• _EXERCÍCIO BREVE 1_:
Reproduza integralmente o texto sobre a sala de espera da Delegacia da Mulher.
* * *
SALA DE ESPERA (DELEGACIA DA MULHER)

Não foi sem constrangimento que entramos no prédio da Delegacia da Mulher. Acho que o passo foi mais coator do que as ameaças. As cadeiras na sala de espera estavam dispostas como numa sala de aula e, após pegarmos a senha, ficamos aguardando sentadas junto às demais.

Logo na primeira fila estava uma mulher toda machucada. Havia sido espancada pelo companheiro e não era a primeira vez. Já passara outras vezes pela delegacia, muitas ocorrências, mas nenhuma representação. Não consegui definir sua idade ou ter uma impressão precisa sobre o seu aspecto. Sua face estava inchada e com marcas de sangue coagulado. Um olho não abria. Ela chorava alto, falava alguns palavrões e depois mergulhava num silêncio profundo. Acho que, por mais absurdo que possa parecer, encontrava alguma culpa. Depois de algumas formalidades, ela foi encaminhada a um abrigo.

Naquele momento compreendi que culpa é substantivo feminino.

Não demorou e a sala estava repleta de mulheres dos mais diversos perfis. Na maioria dos casos era difícil reconhecer vítimas e acompanhantes. A violência muitas vezes não é tão aparente e pode estar entranhada em palavras, silêncios e gestos. Aliás, violência também é substantivo feminino.

Em pouco tempo, todas éramos solidárias e partilhávamos os estilhaços de alma. Ameaça, maus-tratos, agressão, constrangimento ilegal, difamação... Desfechos de enredos pontuados por sinais amarelos. Desatenções e justificações ao perigo. Um mosaico de tipificações e a representação da paixão de cada uma das mulheres, mas não necessariamente vítimas. Apesar de vítima também ser substantivo feminino.
* * *
• _EXERCÍCIO BREVE 2_:
Das linhas abaixo, transcreva apenas as que vão da linha com "family: Poaceae" até a linha com "common name: Western bluebird", incluindo ambas.
* * *
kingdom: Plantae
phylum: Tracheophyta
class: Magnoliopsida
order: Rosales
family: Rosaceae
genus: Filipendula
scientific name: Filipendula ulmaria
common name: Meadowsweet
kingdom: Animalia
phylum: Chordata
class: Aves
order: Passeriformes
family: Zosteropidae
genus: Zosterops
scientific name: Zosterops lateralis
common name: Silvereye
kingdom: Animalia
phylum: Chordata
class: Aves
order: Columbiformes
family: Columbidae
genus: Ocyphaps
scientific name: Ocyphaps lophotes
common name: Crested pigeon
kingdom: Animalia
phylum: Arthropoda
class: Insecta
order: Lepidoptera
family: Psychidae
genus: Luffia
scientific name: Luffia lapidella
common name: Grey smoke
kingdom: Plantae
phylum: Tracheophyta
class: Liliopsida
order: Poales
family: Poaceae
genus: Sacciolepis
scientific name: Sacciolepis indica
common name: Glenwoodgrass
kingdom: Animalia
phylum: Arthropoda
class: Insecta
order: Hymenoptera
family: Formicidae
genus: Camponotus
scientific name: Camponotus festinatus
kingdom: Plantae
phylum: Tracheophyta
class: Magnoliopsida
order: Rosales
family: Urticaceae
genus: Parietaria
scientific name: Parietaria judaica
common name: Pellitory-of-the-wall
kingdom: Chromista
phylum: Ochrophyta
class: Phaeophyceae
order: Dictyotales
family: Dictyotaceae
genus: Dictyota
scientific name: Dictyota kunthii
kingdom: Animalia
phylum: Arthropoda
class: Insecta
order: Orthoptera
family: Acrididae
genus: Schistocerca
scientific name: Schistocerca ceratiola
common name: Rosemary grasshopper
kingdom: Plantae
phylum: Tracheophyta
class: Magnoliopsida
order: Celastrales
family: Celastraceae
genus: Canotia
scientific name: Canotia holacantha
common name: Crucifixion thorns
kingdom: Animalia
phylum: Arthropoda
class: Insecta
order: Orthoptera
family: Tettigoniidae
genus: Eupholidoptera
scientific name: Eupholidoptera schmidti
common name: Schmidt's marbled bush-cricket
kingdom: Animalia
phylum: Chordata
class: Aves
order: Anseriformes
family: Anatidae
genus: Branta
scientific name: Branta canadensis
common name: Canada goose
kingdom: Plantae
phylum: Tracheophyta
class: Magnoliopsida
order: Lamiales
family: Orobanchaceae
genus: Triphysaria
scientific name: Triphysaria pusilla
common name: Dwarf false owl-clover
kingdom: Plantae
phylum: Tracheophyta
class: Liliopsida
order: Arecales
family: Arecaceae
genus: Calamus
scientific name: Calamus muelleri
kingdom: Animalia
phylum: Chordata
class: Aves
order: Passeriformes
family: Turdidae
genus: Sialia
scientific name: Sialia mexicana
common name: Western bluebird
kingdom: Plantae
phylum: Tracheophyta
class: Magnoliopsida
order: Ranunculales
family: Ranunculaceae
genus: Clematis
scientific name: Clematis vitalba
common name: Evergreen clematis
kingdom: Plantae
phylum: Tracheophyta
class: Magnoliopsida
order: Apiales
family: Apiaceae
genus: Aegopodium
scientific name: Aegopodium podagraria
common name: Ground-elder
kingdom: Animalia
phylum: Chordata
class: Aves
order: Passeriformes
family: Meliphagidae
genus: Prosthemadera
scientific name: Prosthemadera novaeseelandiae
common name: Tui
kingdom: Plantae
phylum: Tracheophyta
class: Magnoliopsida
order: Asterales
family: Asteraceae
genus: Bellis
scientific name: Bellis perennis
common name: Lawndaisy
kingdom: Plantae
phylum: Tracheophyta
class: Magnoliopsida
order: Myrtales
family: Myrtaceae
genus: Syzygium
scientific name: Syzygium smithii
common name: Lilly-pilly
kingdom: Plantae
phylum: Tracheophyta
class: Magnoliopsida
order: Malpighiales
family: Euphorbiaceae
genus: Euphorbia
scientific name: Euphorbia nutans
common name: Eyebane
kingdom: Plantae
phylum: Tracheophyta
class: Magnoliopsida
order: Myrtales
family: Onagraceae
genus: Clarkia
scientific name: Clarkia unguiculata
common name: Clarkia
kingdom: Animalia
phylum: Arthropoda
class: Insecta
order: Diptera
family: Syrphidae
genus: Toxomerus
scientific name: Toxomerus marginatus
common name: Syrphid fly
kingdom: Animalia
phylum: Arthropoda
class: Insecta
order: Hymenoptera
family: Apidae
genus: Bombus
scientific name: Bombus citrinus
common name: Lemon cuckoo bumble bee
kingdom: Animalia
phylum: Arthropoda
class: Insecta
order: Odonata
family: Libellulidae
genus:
* * *
• _RESPOSTA ESCRITA 1_:
SALA DE ESPERA (DELEGACIA DA MULHER)

Não foi sem constrangimento que entramos no prédio da Delegacia da Mulher. Acho que o passo foi mais coator do que as ameaças. As cadeiras na sala de espera estavam dispostas como numa sala de aula e, após pegarmos a senha, ficamos aguardando sentadas junto às demais.

Logo na primeira fila estava uma mulher toda machucada. Havia sido espancada pelo companheiro e não era a primeira vez. Já passara outras vezes pela delegacia, muitas ocorrências, mas nenhuma representação. Não consegui definir sua idade ou ter uma impressão precisa sobre o seu aspecto. Sua face estava inchada e com marcas de sangue coagulado. Um olho não abria. Ela chorava alto, falava alguns palavrões e depois mergulhava num silêncio profundo. Acho que, por mais absurdo que possa parecer, encontrava alguma culpa. Depois de algumas formalidades, ela foi encaminhada a um abrigo.

Naquele momento compreendi que culpa é substantivo feminino.

Não demorou e a sala estava repleta de mulheres dos mais diversos perfis. Na maioria dos casos era difícil reconhecer vítimas e acompanhantes. A violência muitas vezes não é tão aparente e pode estar entranhada em palavras, silêncios e gestos. Aliás, violência também é substantivo feminino.

Em pouco tempo, todas éramos solidárias e partilhávamos os estilhaços de alma. Ameaça, maus-tratos, agressão, constrangimento ilegal, difamação... Desfechos de enredos pontuados por sinais amarelos. Desatenções e justificações ao perigo. Um mosaico de tipificações e a representação da paixão de cada uma das mulheres, mas não necessariamente vítimas. Apesar de vítima também ser substantivo feminino.

• _RESPOSTA ESCRITA 2_:
family: Poaceae
genus: Sacciolepis
scientific name: Sacciolepis indica
common name: Glenwoodgrass
kingdom: Animalia
phylum: Arthropoda
class: Insecta
order: Hymenoptera
family: Formicidae
genus: Camponotus
scientific name: Camponotus festinatus
kingdom: Plantae
phylum: Tracheophyta
class: Magnoliopsida
order: Rosales
family: Urticaceae
genus: Parietaria
scientific name: Parietaria judaica
common name: Pellitory-of-the-wall
kingdom: Chromista
phylum: Ochrophyta
class: Phaeophyceae
order: Dictyotales
family: Dictyotaceae
genus: Dictyota
scientific name: Dictyota kunthii
kingdom: Animalia
phylum: Arthropoda
class: Insecta
order: Orthoptera
family: Acrididae
genus: Schistocerca
scientific name: Schistocerca ceratiola
common name: Rosemary grasshopper
kingdom: Plantae
phylum: Tracheophyta
class: Magnoliopsida
order: Celastrales
family: Celastraceae
genus: Canotia
scientific name: Canotia holacantha
common name: Crucifixion thorns
kingdom: Animalia
phylum: Arthropoda
class: Insecta
order: Orthoptera
family: Tettigoniidae
genus: Eupholidoptera
scientific name: Eupholidoptera schmidti
common name: Schmidt's marbled bush-cricket
kingdom: Animalia
phylum: Chordata
class: Aves
order: Anseriformes
family: Anatidae
genus: Branta
scientific name: Branta canadensis
common name: Canada goose
kingdom: Plantae
phylum: Tracheophyta
class: Magnoliopsida
order: Lamiales
family: Orobanchaceae
genus: Triphysaria
scientific name: Triphysaria pusilla
common name: Dwarf false owl-clover
kingdom: Plantae
phylum: Tracheophyta
class: Liliopsida
order: Arecales
family: Arecaceae
genus: Calamus
scientific name: Calamus muelleri
kingdom: Animalia
phylum: Chordata
class: Aves
order: Passeriformes
family: Turdidae
genus: Sialia
scientific name: Sialia mexicana
common name: Western bluebird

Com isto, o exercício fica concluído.